Si los orígenes de Spock y compañía tienen su puntito (o, mejor dicho, puntazo), lo que ha hecho Gavin Hood con los de Lobezno no tiene nombre. Lo de los X-Men, muy a mi pesar (pues nunca los he soportado), ya se ha convertido en una de esas sagas que, por persistencia, dan dólares a mansalva a la industria de Hollywood. Los altos gerifaltes, contentísimos y agradecidos con las aventuras corales de los mutantes del calvorotas del Profesor Xavier, han decidido ir desgranando las raíces de sus integrantes de forma individual. Hay que explotar al máximo la teta que les da de mamar. Y es por ello que a Lobezno, a sabiendas del gancho comercial esgrimido por el actor que lo encarna -el (para mí) inexpresivo Hugh Jackman-, le ha tocado el turno de inaugurar el marcador.

La eterna lucha entre el Bien y el Mal (representada, en este caso, por los hermanos Logan y Victor Creed); el dibujo (ya en nada original y cansino) de un superhéroe atormentado y un sinfín de escenas de acción (la mayoría sin pies ni cabeza, aunque con muchas uñas), dominadas todas ellas por la sofisticación de los efectos digitales, se convierten en el plato fuerte de una función que ya se me antoja repetitiva y falta de interés.

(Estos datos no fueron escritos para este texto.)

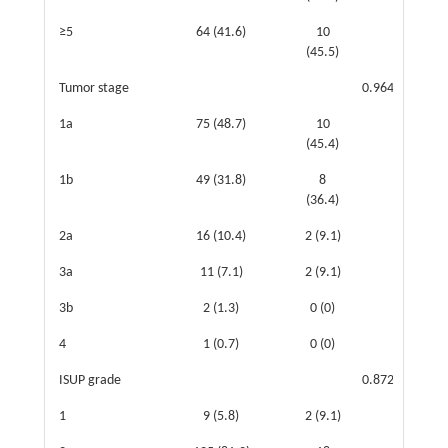
≥5
64 (41.6)
10
(45.5)
Tumor stage
0.964
1a
75 (48.7)
10
(45.4)
1b
49 (31.8)
8
(36.4)
2a
16 (10.4)
2 (9.1)
3a
11 (7.1)
2 (9.1)
3b
2 (1.3)
0 (0)
4
1 (0.7)
0 (0)
ISUP grade
0.872
1
9 (5.8)
2 (9.1)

La violencia está a la orden del día. Explosiones, hostias a diestro y siniestro, disparos, desgarros varios... para todos los gustos, vaya. Eso sí: entre tanta ferocidad resulta difícil localizar una sola línea de diálogo destacable. Cuatro trazos argumentales mal metidos y tira que te matas. Ante todo, que no falte un malo muy remalo vestido de negro y un militar tocado del ala con ínfulas de mad doctor. Agítenlo con fruición y dejen que el público extasiado consuma palomitas hasta reventar. La fórmula, por desgracia, funciona demasiado a menudo... aunque engendra patologías estomacales y cerebrales de complicada resolución.